White Show. Una selezione di talenti

Una selezione giovane ed eterogenea quella proposta in questa edizione del White Show nella Special Area dedicata ai talenti emergenti.

 

 

Andreia Chaves, Angelos Bratis, Anne Sofie Madsen , Covherlab, Gaetano Perrone, Mirit Weinstock, Stella Jean, Tommaso Cecchi De’ Rossi, Uma Wang Special Guest.

Ecco per voi il nostro reportage.

 

Tra i nostri preferiti segnaliamo:

 

Covherlab, Brand formato dal designer Marco Grisolia e da Paolo Romaniello.

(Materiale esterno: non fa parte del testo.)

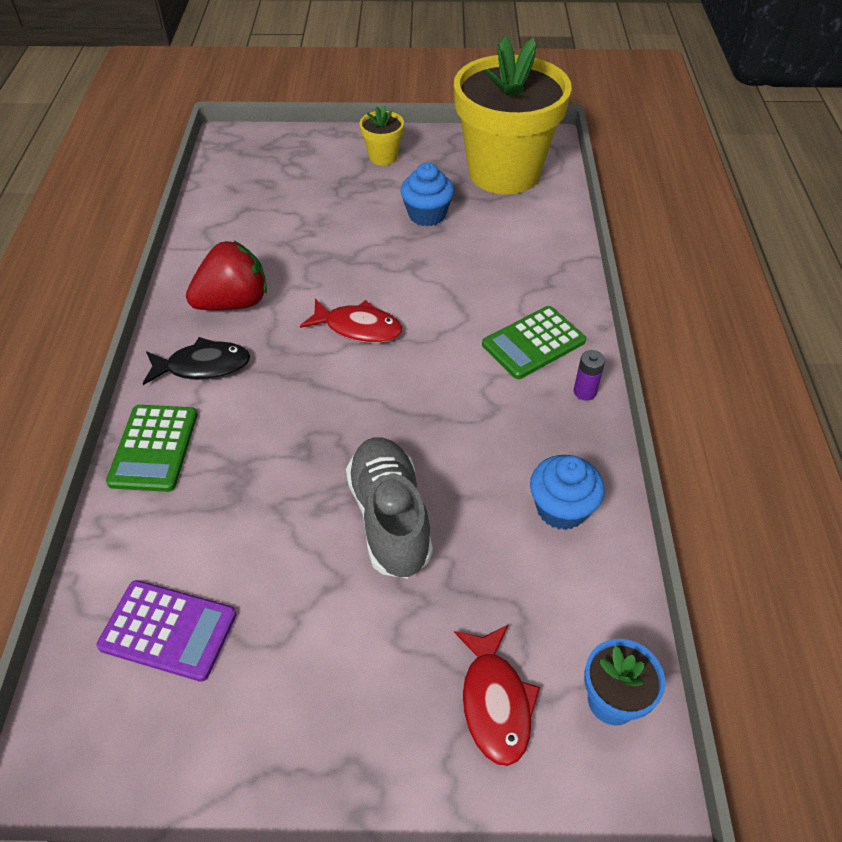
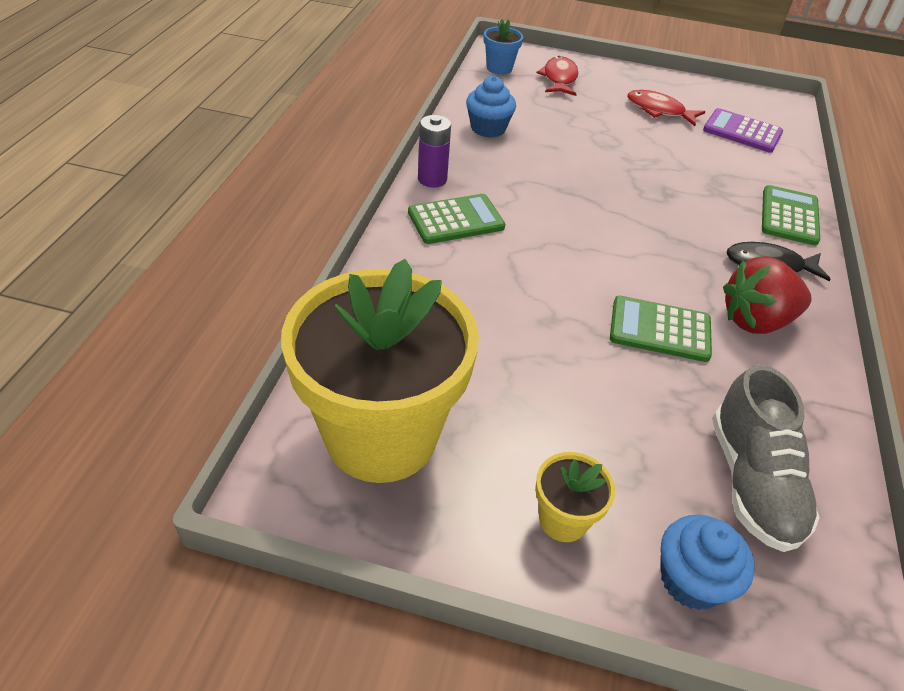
camera: 170 degrees left, 5 degrees down
red fish [300,299,402,343] -> red fish moved to [627,90,706,126]
grey shoe [346,437,433,578] -> grey shoe moved to [712,364,820,552]
blue cupcake [400,163,454,226] -> blue cupcake moved to [661,515,755,610]
purple battery [574,350,605,401] -> purple battery [418,115,451,188], size x1.50
none -> green calculator [610,296,712,362]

La fotografia alchemica di May Lin Le Goof e di Ville Varumo e l’architettura chirurgica e funzionale di Giuseppe Terragni e Guido Frette ridisegnano i confini di una collezione razionale nelle tinte e nelle forme, incidendo un perimetro in cui ogni elemento trova una propria aderenza. La silhouette verticale, aerea, è compattata nei capi in cui un dialogo acceso tra interno ed esterno, tra ciò che è dentro e si porta fuori e ciò che è esterno e penetra all’interno, diventa una necessità di raccontare la bellezza dei capi stratificati sotto il capospalla, ora emersi come un dettaglio che struttura l’outfit e ne determina una direzione di senso unica.

 

Stella Jean

La sperimentazione stilistica porta Stella a intrecciare non solo codici estetici ma anche culturali dalle tradizioni lontanissime ma adatte a produrre nuove forme di dialogo e commistione di generi. Il wax africano è combinato, in modo del tutto trasversale e imprevedibile, con stoffe hawaiane e richiami, tartan nelle gonne ampie e nei cappotti oversize, lane tricot con ricami in punto maglia di forte tradizione italiana,  maxi spille gioiello fanno da accessorio agli abiti e alle camicie. Gonne wox tempestate di pietre sotto golfini delicati di maglieria italiana. Completano il look gli immancabili turbanti di stampa africana, occhiali in osso, e clutch dal sapore animalier addolcite da maxi fiocchi e nastri bicolor.

 

Angelos Bratis

Allure e fascino della alta moda francese fine anni ’70 e mood jazz le linee di ispirazione di Angelos Bratis per  la collezione autunno inverno 2012/13. Una eleganza calda e gradevole nelle giacche e cappotti realizzati in peliccia ecologica astrachan, lane tweed e cashmere. Enfasi sulle spalle e sulle maniche.  Per la sera leggerezza e drappeggi morbidi negli abiti flapper e caftani in raso di seta e crêpe dipinti con toni raffinati. Motivi pois degrade sul pizzo francese raccontano una seducente femminilità d’altri tempi, rifinita nelle geometriche dei  nastri di seta. La palette di colori va dal blu levanda, al verde oliva, sale e pepe, solido nero, grigi di pietra, glicine e gerbera.

Andreia Chaves

Capsule collection per Andreia Chaves, la designer brasiliana ricerca  forme estetiche mediate tra arte e design disegnando per le sue calzature femminili forme semplici arricchite da straordinari elementi metallici, ali che riportano il concetto di movimento e di scatto declinato nell’alta moda. Chaves spinge sulla couture di un’estetica scultorea, in cui il materiale e la geometria sono parte integrante delle silhouette fluide. ‘Goldsculpt’ è il modello cult della nuova stagione, realizzato interamente a mano in Italia, eccezion fatta per il modello con applicazioni in ora, realizzate in Irlanda.

Anne Sofie Madsen

La collezione autunno-inverno 2012/13 di questa visionaria stilista danese (tra le sue esperienze, è stata collaboratrice di Alexander McQueen e John Galliano) è una sintesi perfetta tra artigianalità e innovazione, dove i capi guardano alla couture contemporanea estremamente deromaticizzata. Ecco quindi l’ispirazione alle sagome maschili del periodo Vittoriano, ai Tupilak, alle macabre statuine mitologiche che rivelano appartenenti alle antiche usanze della sua terra nordica. Dee degli inferi e silhouette altere.